* [QUÉ SE PIDE]
¿Puedes transcribir sin ningún cambio el fragmento de los registros que empieza en la línea que contiene "Треть пачки сигарет" y termina en la que contiene "послы России", ambas incluidas?

═══ MATERIAL PROPORCIONADO ═══

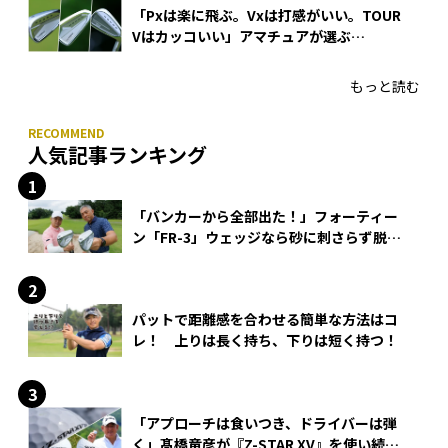
「Pxは楽に飛ぶ。Vxは打感がいい。TOUR
Vはカッコいい」アマチュアが選ぶ
HONMA「T//WORLD アイアン」
もっと読む
人気記事ランキング
「バンカーから全部出た！」フォーティー
ン「FR-3」ウェッジなら砂に刺さらず脱出
できる？
パットで距離感を合わせる簡単な方法はコ
レ！ 上りは長く持ち、下りは短く持つ！
「アプローチは食いつき、ドライバーは弾
く」髙橋竜彦が『Z-STAR XV』を使い続け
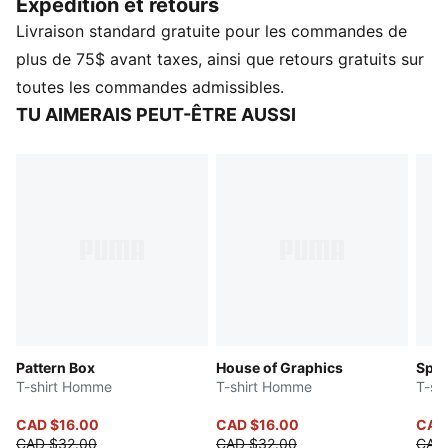
Expédition et retours
d’énergie PUMA classique, ce t-shirt vous
Livraison standard gratuite pour les commandes de
accompagne partout où votre journée vous mène.
CARACTÉRISTIQUES ET AVANTAGES
plus de 75$ avant taxes, ainsi que retours gratuits sur
Contient au moins 20 % de matière recyclée
toutes les commandes admissibles.
DÉTAILS
TU AIMERAIS PEUT-ÊTRE AUSSI
Coupe : régulière
Matériau principal : jersey simple
Col : col rond
Manches courtes
Pattern Box
House of Graphics
Spor
T-shirt Homme
T-shirt Homme
T-sh
CAD $16.00
CAD $16.00
CAD
CAD $32.00
CAD $32.00
CAD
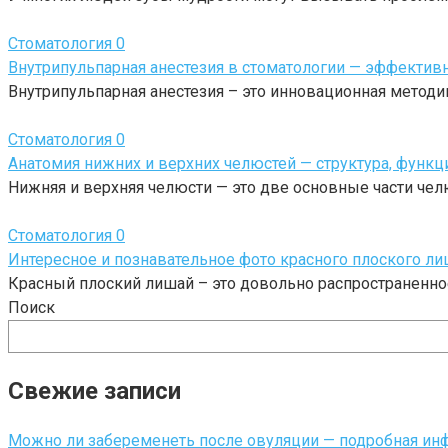
Стоматология
0
Внутрипульпарная анестезия в стоматологии — эффектив
Внутрипульпарная анестезия – это инновационная методи
Стоматология
0
Анатомия нижних и верхних челюстей — структура, функц
Нижняя и верхняя челюсти — это две основные части че
Стоматология
0
Интересное и познавательное фото красного плоского лиш
Красный плоский лишай – это довольно распространенно
Поиск
Свежие записи
Можно ли забеременеть после овуляции — подробная ин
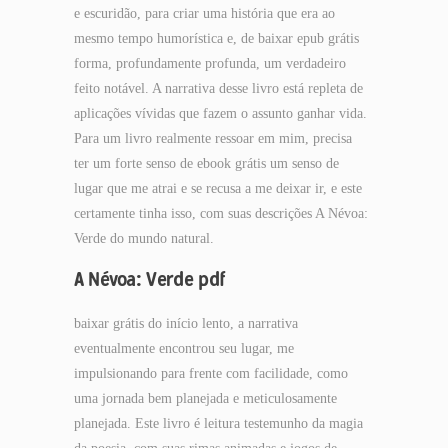
e escuridão, para criar uma história que era ao
mesmo tempo humorística e, de baixar epub grátis
forma, profundamente profunda, um verdadeiro
feito notável. A narrativa desse livro está repleta de
aplicações vívidas que fazem o assunto ganhar vida.
Para um livro realmente ressoar em mim, precisa
ter um forte senso de ebook grátis um senso de
lugar que me atrai e se recusa a me deixar ir, e este
certamente tinha isso, com suas descrições A Névoa:
Verde do mundo natural.
A Névoa: Verde pdf
baixar grátis do início lento, a narrativa
eventualmente encontrou seu lugar, me
impulsionando para frente com facilidade, como
uma jornada bem planejada e meticulosamente
planejada. Este livro é leitura testemunho da magia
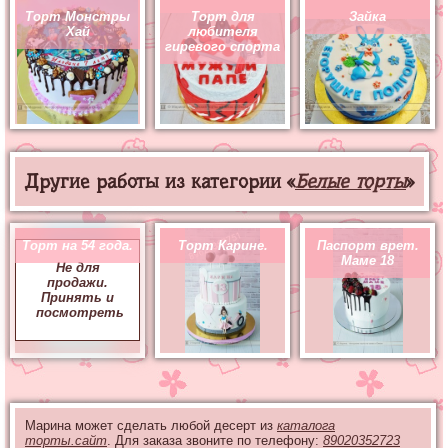
Торт Монстры
Торт для
Зайка
Хай
любителя
гиревого спорта
Другие работы из категории «
Белые торты
»
Торт на 54 года.
Торт Карине.
Паспорт врет.
Маме 18
Не для
продажи.
Принять и
посмотреть
Марина может сделать любой десерт из
каталога
торты.сайт
. Для заказа звоните по телефону:
89020352723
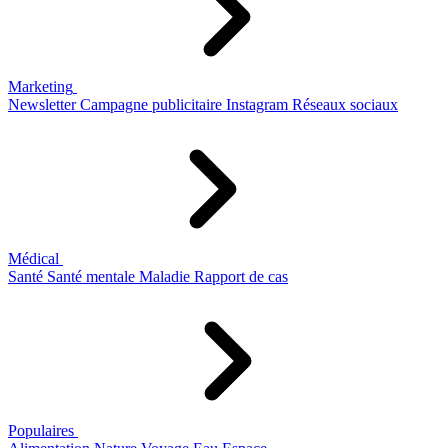
Marketing
Newsletter
Campagne publicitaire
Instagram
Réseaux sociaux
Médical
Santé
Santé mentale
Maladie
Rapport de cas
Populaires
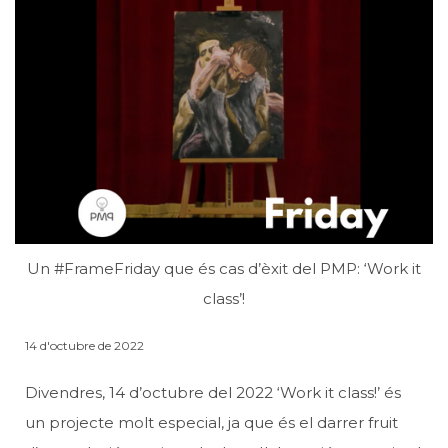
Un #FrameFriday que és cas d’èxit del PMP: ‘Work it
class’!
14 d'octubre de 2022
Divendres, 14 d’octubre del 2022 ‘Work it class!’ és
un projecte molt especial, ja que és el darrer fruit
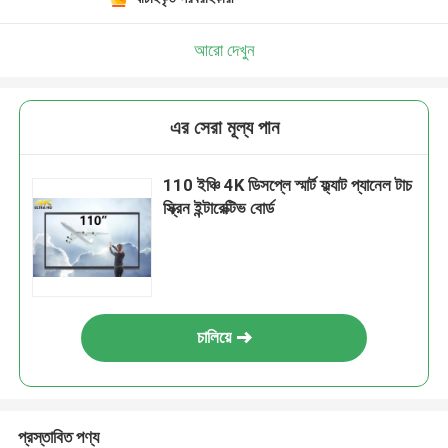
আরো দেখুন
এর সেরা মূল্য পান
110 ইঞ্চি 4K ডিসপ্লে স্মার্ট ফ্ল্যাট প্যানেল টাচ
স্ক্রিন ইন্টারেক্টিভ বোর্ড
চালিয়ে
প্রস্তাবিত পণ্য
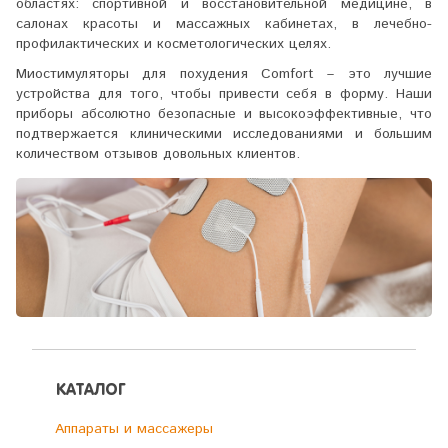
областях: спортивной и восстановительной медицине, в
салонах красоты и массажных кабинетах, в лечебно-
профилактических и косметологических целях.
Миостимуляторы для похудения Comfort – это лучшие
устройства для того, чтобы привести себя в форму. Наши
приборы абсолютно безопасные и высокоэффективные, что
подтвержается клиническими исследованиями и большим
количеством отзывов довольных клиентов.
КАТАЛОГ
Аппараты и массажеры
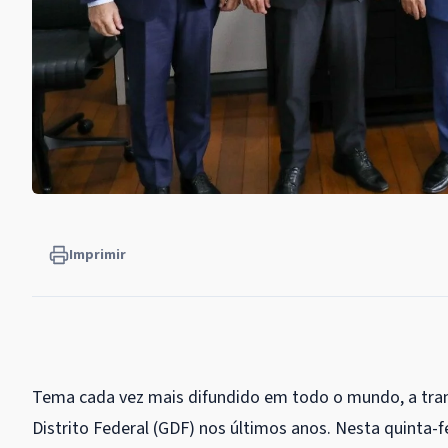
Imprimir
Tema cada vez mais difundido em todo o mundo, a tran
Distrito Federal (GDF) nos últimos anos. Nesta quinta-f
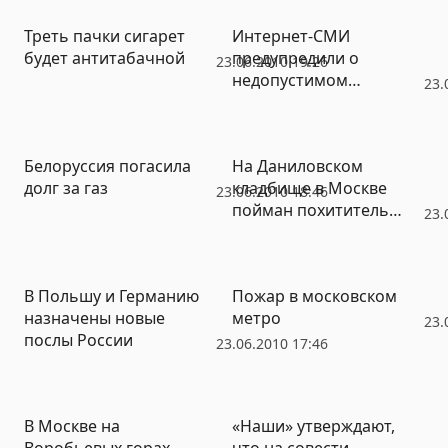
Треть пачки сигарет
Интернет-СМИ
будет антитабачной
предупредили о
23.06.2010 19:26
недопустимом
23.
экстремистском
комментарии его
читателя
Белоруссия погасила
На Даниловском
долг за газ
кладбище в Москве
23.06.2010 18:46
пойман похититель
23.
цветов
В Польшу и Германию
Пожар в московском
назначены новые
метро
23.
послы России
23.06.2010 17:46
В Москве на
«Наши» утверждают,
Воробьевых горах
что на совести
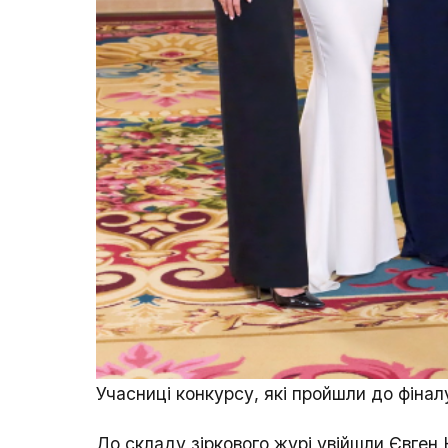
Учасниці конкурсу, які пройшли до фіна
До складу зіркового журі увійшли Євген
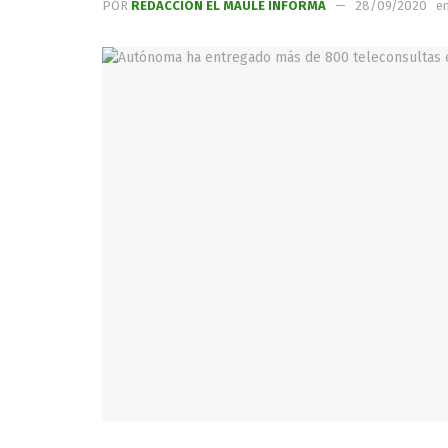
POR
REDACCIÓN EL MAULE INFORMA
28/09/2020
e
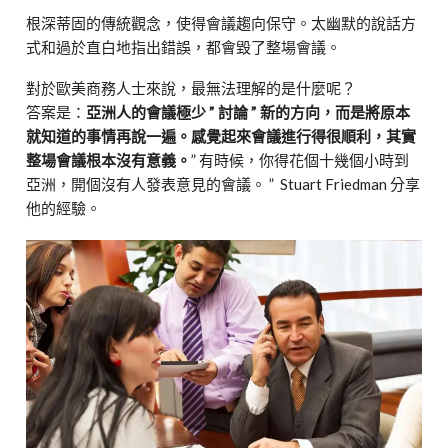
根深蒂固的傳統觀念，使得會議趨向保守。太幽默的說話方
式和過於直白地指出錯誤，都會毀了整場會議。
對於歐美商務人士來說，最無法理解的是什麼呢？
答案是：
亞洲人的會議極少 ” 討論 ” 新的方向，而是將原本
就知道的事情再說一遍。感覺起來會議進行得很順利，其實
整場會議根本沒有意義。
” 有時候，你得花個十幾個小時到
亞洲，開個沒有人發表意見的會議。 ” Stuart Friedman 分享
他的經驗。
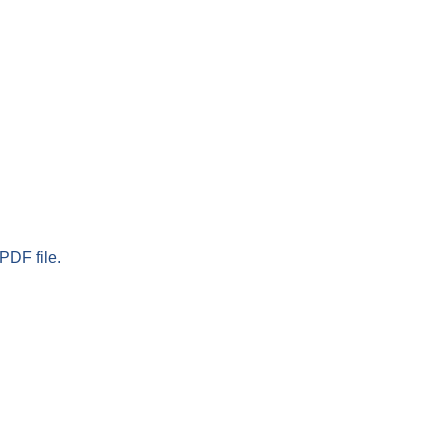
PDF file.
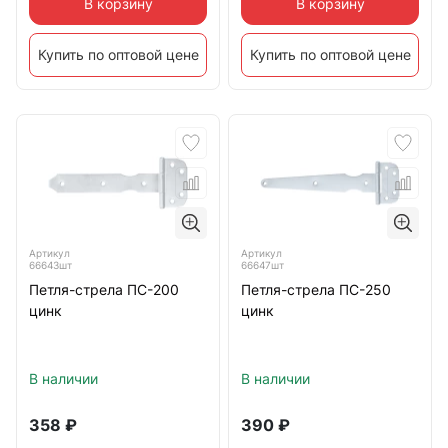
В корзину
В корзину
Купить по оптовой цене
Купить по оптовой цене
Артикул
Артикул
66643шт
66647шт
Петля-стрела ПС-200
Петля-стрела ПС-250
цинк
цинк
В наличии
В наличии
358
₽
390
₽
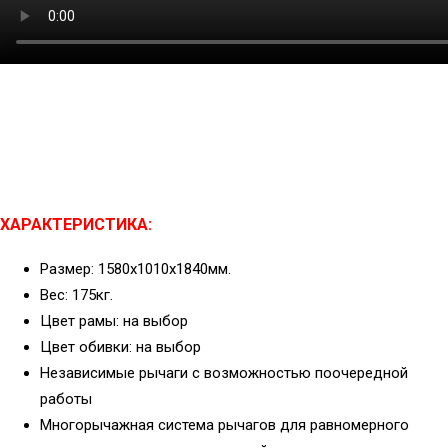
ХАРАКТЕРИСТИКА:
Размер: 1580x1010x1840мм.
Вес: 175кг.
Цвет рамы: на выбор
Цвет обивки: на выбор
Независимые рычаги с возможностью поочередной
работы
Многорычажная система рычагов для равномерного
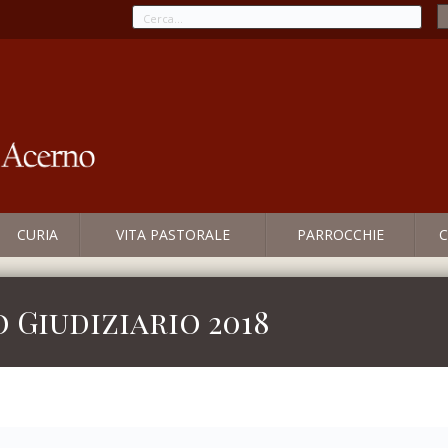
CURIA
VITA PASTORALE
PARROCCHIE
C
 Giudiziario 2018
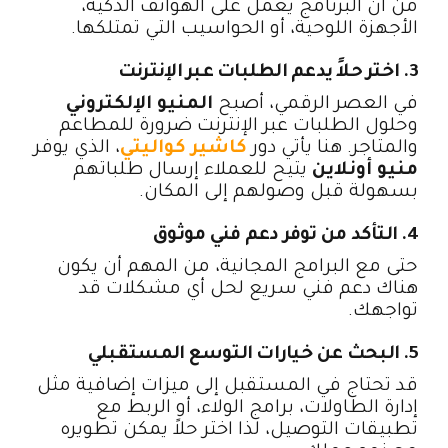
من أن البرنامج يعمل على الهواتف الذكية،
الأجهزة اللوحية، أو الحواسيب التي تمتلكها.
3. اختر حلاً يدعم الطلبات عبر الإنترنت
في العصر الرقمي، أصبح
المنيو الإلكتروني
وحلول الطلبات عبر الإنترنت ضرورة للمطاعم
والمتاجر. هنا يأتي دور
كاشير كواليتي
، الذي يوفر
منيو أونلاين
يتيح للعملاء إرسال طلباتهم
بسهولة قبل وصولهم إلى المكان.
4. التأكد من توفر دعم فني موثوق
حتى مع البرامج المجانية، من المهم أن يكون
هناك دعم فني سريع لحل أي مشكلات قد
تواجهك.
5. البحث عن خيارات التوسع المستقبلي
قد تحتاج في المستقبل إلى ميزات إضافية مثل
إدارة الطاولات، برامج الولاء، أو الربط مع
تطبيقات التوصيل، لذا اختر حلاً يمكن تطويره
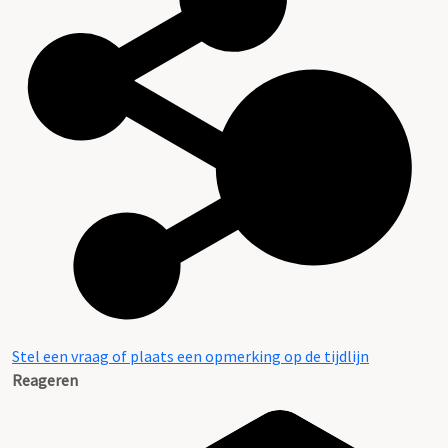
Stel een vraag of plaats een opmerking op de tijdlijn
Reageren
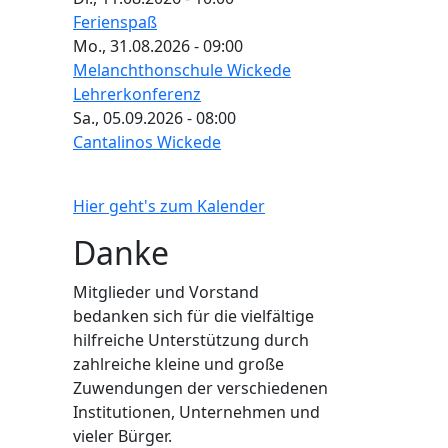
Ferienspaß
Mo., 31.08.2026 - 09:00
Melanchthonschule Wickede
Lehrerkonferenz
Sa., 05.09.2026 - 08:00
Cantalinos Wickede
Hier geht's zum Kalender
Danke
Mitglieder und Vorstand
bedanken sich für die vielfältige
hilfreiche Unterstützung durch
zahlreiche kleine und große
Zuwendungen der verschiedenen
Institutionen, Unternehmen und
vieler Bürger.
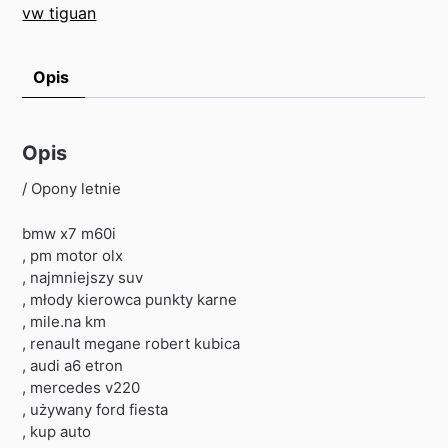
vw tiguan
Opis
Opis
/ Opony letnie
bmw x7 m60i
, pm motor olx
, najmniejszy suv
, młody kierowca punkty karne
, mile.na km
, renault megane robert kubica
, audi a6 etron
, mercedes v220
, używany ford fiesta
, kup auto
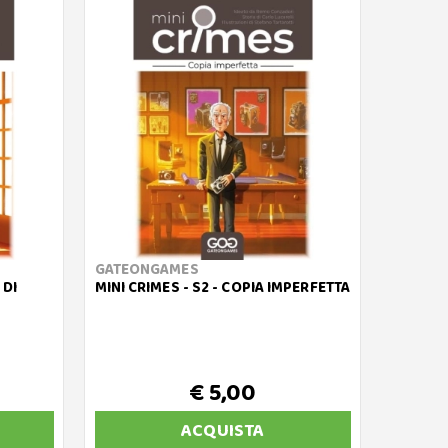
GATEONGAMES
 DI
MINI CRIMES - S2 - COPIA IMPERFETTA
€ 5,00
ACQUISTA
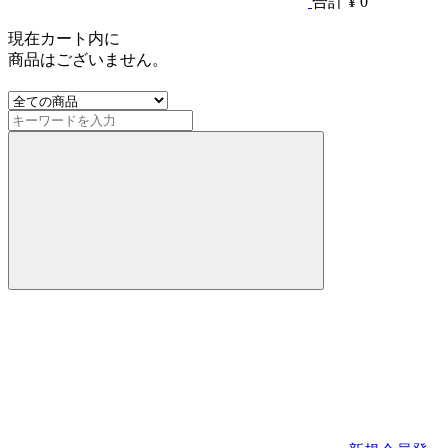
合計
¥ 0
現在カート内に
商品はございません。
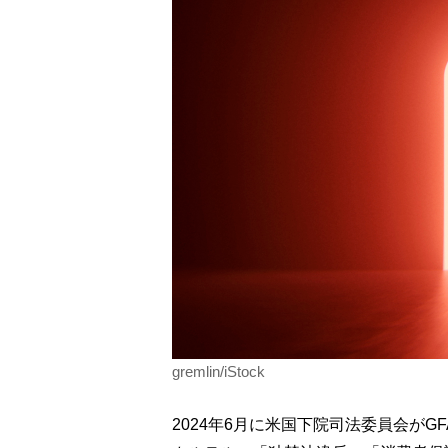
gremlin/iStock
2024年6月に米国下院司法委員会がG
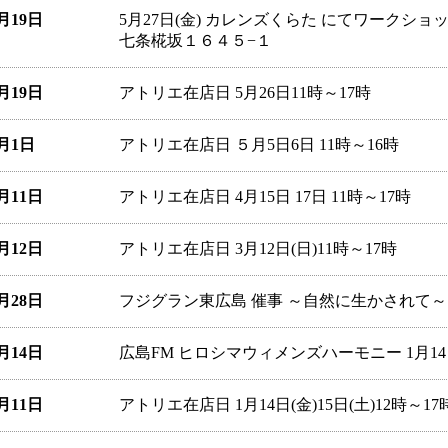
5月19日
5月27日(金) カレンズくらた にてワークショッ
七条椛坂１６４５−１
5月19日
アトリエ在店日 5月26日11時～17時
5月1日
アトリエ在店日 ５月5日6日 11時～16時
4月11日
アトリエ在店日 4月15日 17日 11時～17時
3月12日
アトリエ在店日 3月12日(日)11時～17時
2月28日
フジグラン東広島 催事 ～自然に生かされて～ 4月
1月14日
広島FM ヒロシマウィメンズハーモニー 1月14
1月11日
アトリエ在店日 1月14日(金)15日(土)12時～17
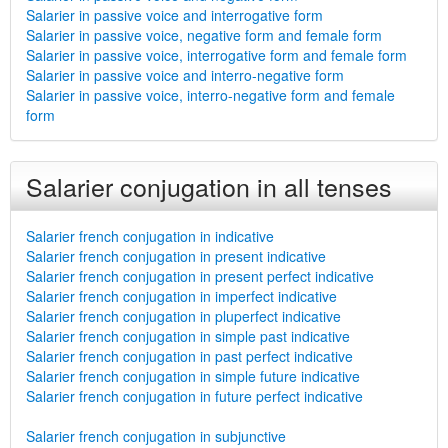
Salarier in passive voice and interrogative form
Salarier in passive voice, negative form and female form
Salarier in passive voice, interrogative form and female form
Salarier in passive voice and interro-negative form
Salarier in passive voice, interro-negative form and female
form
Salarier conjugation in all tenses
Salarier french conjugation in indicative
Salarier french conjugation in present indicative
Salarier french conjugation in present perfect indicative
Salarier french conjugation in imperfect indicative
Salarier french conjugation in pluperfect indicative
Salarier french conjugation in simple past indicative
Salarier french conjugation in past perfect indicative
Salarier french conjugation in simple future indicative
Salarier french conjugation in future perfect indicative
Salarier french conjugation in subjunctive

═══

* [RESPUESTA]
Треть пачки сигарет
Интернет-СМИ
будет антитабачной
предупредили о
23.06.2010 19:26
недопустимом
23.
экстремистском
комментарии его
читателя
Белоруссия погасила
На Даниловском
долг за газ
кладбище в Москве
23.06.2010 18:46
пойман похититель
23.
цветов
В Польшу и Германию
Пожар в московском
назначены новые
метро
23.
послы России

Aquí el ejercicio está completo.